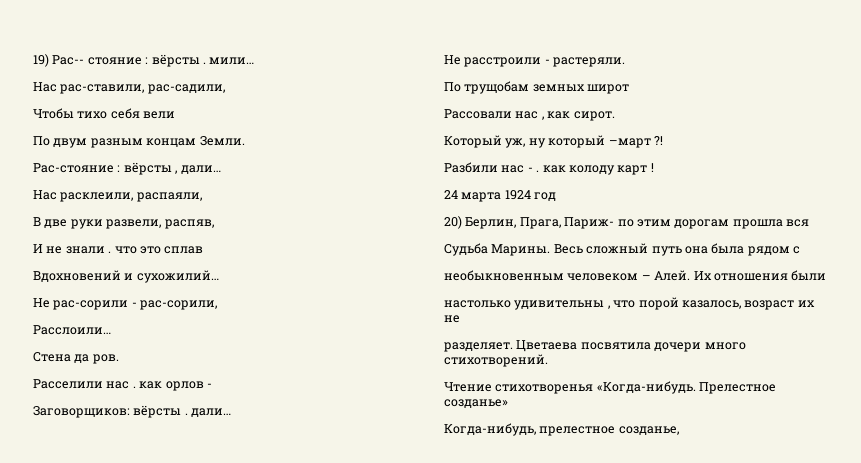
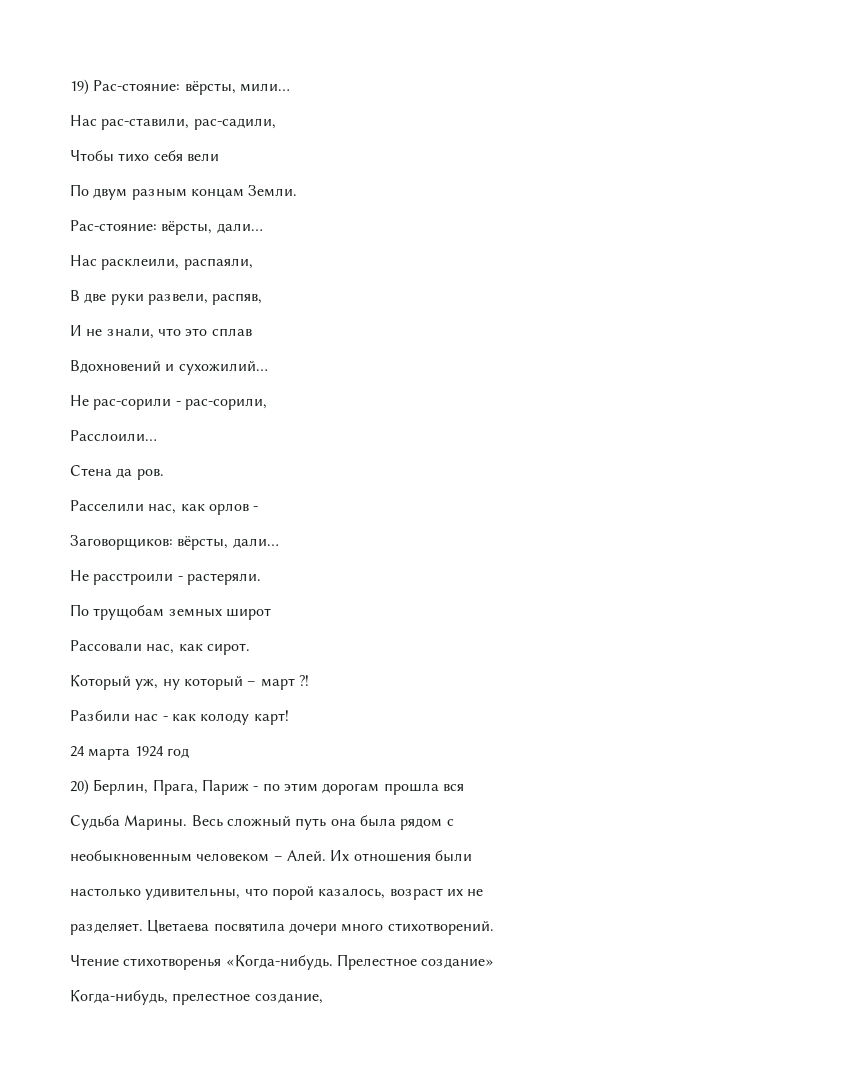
[52,54,206,67] Рас-- стояние : вёрсты . -> [93,80,236,95] Рас-стояние: вёрсты,
[33,162,178,175] Рас-стояние : вёрсты , -> [70,220,213,235] Рас-стояние: вёрсты,
[65,246,112,254] знали . -> [106,328,154,339] знали,
[106,381,136,389] нас . -> [148,504,177,514] нас,
[133,405,188,418] вёрсты . -> [177,536,229,550] вёрсты,
[515,111,544,120] нас , -> [146,644,175,654] нас,
[608,138,651,148] –март -> [247,678,295,690] – март
[536,170,540,172] . -> (168, 718) none
[617,163,654,175] карт ! -> [253,710,289,725] карт!
[564,217,615,229] Париж- -> [201,779,259,795] Париж -
[514,300,610,310] удивительны , -> [145,888,241,900] удивительны,
[444,399,508,408] созданье» -> [421,958,495,969] создание»
[618,426,679,435] созданье, -> [254,993,323,1004] создание,

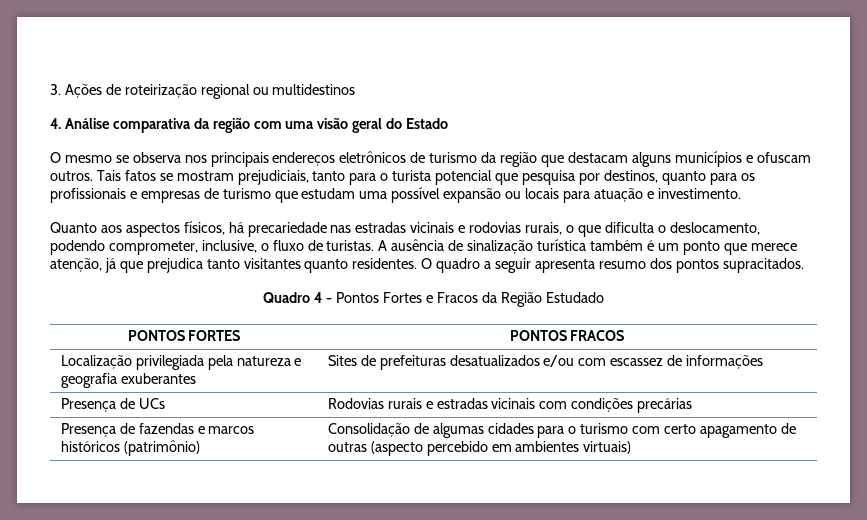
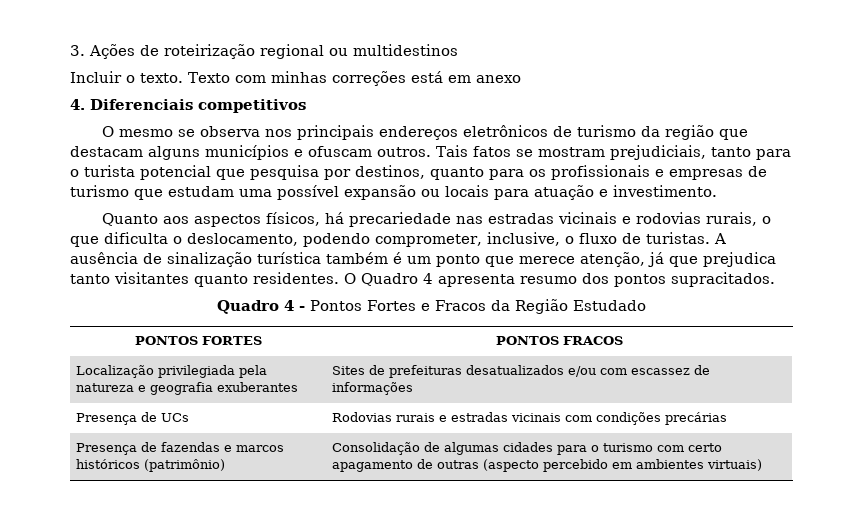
[50,118,449,133] 4. Análise comparativa da região com uma visão geral do Estado -> [70,71,521,86] [70,99,306,113] Incluir o texto. Texto com minhas correções está em anexo // 4. Diferenciais competitivos
[436,258,532,273] quadro a seguir -> [361,273,433,286] Quadro 4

*****

Activity
Of the lines above, retype only those from the line containing "[536,170,540,172] . -> (168, 718) none" through the line containing "[618,426,679,435] созданье, ->", including both, exactly.

Response to the task
[536,170,540,172] . -> (168, 718) none
[617,163,654,175] карт ! -> [253,710,289,725] карт!
[564,217,615,229] Париж- -> [201,779,259,795] Париж -
[514,300,610,310] удивительны , -> [145,888,241,900] удивительны,
[444,399,508,408] созданье» -> [421,958,495,969] создание»
[618,426,679,435] созданье, -> [254,993,323,1004] создание,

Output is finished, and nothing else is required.